Successfully Implementing SOAR: Lessons Learned from Six States. Why Is SOAR Important?


SSI and SSDI provide critical financial support to low-income individuals with disabilities. Beneficiaries who are homeless can use the cash assistance from SSI/SSDI to access housing as well as medical and mental health services through Medicaid. To be eligible for benefits from either program, individuals must provide enough documentation to allow the state DDS to verify a medical and functional disability.

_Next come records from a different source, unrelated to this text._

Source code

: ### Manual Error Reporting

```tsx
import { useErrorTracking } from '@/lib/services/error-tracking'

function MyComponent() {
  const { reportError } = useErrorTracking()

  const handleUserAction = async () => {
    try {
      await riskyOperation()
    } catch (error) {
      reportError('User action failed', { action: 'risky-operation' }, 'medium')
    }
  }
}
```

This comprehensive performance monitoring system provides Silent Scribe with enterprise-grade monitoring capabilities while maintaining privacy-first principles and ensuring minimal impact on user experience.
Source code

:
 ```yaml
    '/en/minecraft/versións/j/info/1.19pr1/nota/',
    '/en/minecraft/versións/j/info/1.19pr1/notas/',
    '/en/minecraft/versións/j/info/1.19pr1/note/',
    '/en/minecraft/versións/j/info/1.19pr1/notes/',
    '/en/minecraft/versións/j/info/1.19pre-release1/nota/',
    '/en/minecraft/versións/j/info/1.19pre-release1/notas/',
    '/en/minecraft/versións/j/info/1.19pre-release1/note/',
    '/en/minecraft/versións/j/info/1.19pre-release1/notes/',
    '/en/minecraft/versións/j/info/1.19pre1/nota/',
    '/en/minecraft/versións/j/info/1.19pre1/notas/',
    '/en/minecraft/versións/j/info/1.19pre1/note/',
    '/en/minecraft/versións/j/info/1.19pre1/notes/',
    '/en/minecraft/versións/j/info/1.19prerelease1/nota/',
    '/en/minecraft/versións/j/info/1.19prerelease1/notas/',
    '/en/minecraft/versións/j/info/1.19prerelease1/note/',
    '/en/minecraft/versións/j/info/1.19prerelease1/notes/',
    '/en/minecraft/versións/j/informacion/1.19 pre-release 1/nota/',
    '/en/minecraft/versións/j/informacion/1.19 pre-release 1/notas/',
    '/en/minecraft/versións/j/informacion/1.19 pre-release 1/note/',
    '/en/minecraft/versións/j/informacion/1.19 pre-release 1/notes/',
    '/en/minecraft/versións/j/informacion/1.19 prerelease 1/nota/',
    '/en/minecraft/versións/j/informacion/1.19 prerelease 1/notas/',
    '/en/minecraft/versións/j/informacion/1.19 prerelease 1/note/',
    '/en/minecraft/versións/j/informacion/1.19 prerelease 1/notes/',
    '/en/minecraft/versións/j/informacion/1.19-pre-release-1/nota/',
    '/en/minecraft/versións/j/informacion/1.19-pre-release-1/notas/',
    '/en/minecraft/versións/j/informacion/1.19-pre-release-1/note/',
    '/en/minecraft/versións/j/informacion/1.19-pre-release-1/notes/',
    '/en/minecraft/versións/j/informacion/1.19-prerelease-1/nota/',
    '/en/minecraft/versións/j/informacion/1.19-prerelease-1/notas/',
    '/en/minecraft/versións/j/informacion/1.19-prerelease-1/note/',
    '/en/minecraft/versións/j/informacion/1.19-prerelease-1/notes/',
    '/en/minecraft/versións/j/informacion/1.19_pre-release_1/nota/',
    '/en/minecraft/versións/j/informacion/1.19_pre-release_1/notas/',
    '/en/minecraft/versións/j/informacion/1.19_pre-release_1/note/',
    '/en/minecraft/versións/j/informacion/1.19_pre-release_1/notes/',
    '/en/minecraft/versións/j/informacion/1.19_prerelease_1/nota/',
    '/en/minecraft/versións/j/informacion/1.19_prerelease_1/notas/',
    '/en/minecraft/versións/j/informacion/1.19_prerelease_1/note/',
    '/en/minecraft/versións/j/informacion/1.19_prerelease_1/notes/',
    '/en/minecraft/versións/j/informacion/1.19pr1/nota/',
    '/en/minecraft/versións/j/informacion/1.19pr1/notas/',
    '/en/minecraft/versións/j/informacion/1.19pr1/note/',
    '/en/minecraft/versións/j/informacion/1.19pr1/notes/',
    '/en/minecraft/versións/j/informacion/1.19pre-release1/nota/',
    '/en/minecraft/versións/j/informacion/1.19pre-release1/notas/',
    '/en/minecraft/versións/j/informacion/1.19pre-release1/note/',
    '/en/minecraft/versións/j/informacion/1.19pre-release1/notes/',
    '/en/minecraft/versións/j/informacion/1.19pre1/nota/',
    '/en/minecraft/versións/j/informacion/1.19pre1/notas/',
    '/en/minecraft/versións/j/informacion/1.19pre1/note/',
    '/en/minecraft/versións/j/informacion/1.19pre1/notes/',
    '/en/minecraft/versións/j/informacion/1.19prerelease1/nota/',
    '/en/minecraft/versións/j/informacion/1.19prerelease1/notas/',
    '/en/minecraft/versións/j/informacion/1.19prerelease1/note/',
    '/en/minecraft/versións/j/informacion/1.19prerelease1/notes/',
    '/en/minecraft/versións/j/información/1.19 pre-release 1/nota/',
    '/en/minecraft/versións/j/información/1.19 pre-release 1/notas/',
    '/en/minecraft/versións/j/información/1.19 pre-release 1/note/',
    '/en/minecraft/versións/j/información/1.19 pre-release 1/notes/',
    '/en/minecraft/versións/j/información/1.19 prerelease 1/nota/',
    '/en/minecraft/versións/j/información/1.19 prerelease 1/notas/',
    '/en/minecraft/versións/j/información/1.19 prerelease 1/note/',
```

The precariousness of their living situations, along with the nature of their disabilities, makes it difficult for individuals who are homeless to complete the SSI/SSDI application process. Many adults who are homeless have no consistent source of medical care and lack trusting relationships with providers who can document their disability for the SSI/SSDI application (OToole et al. 2002). Mental health and substance abuse disorders may limit physical and cognitive functioning and impair a persons ability to make decisions and keep appointments (Macnee and Forrest 1997), both of which are necessary to complete the SSI/SSDI application process. The lack of a stable address and fragile social support networks can prevent medical providers and SSA or DDS staff from contacting applicants to obtain missing information or otherwise follow up on an application. Indeed, it is estimated that only 15 percent of new SSI applications submitted by homeless individuals nationwide are initially approved, compared with nearly 30 percent of applications submitted by others (Rosen et. al. 2001; Social Security Advisory Board 2006).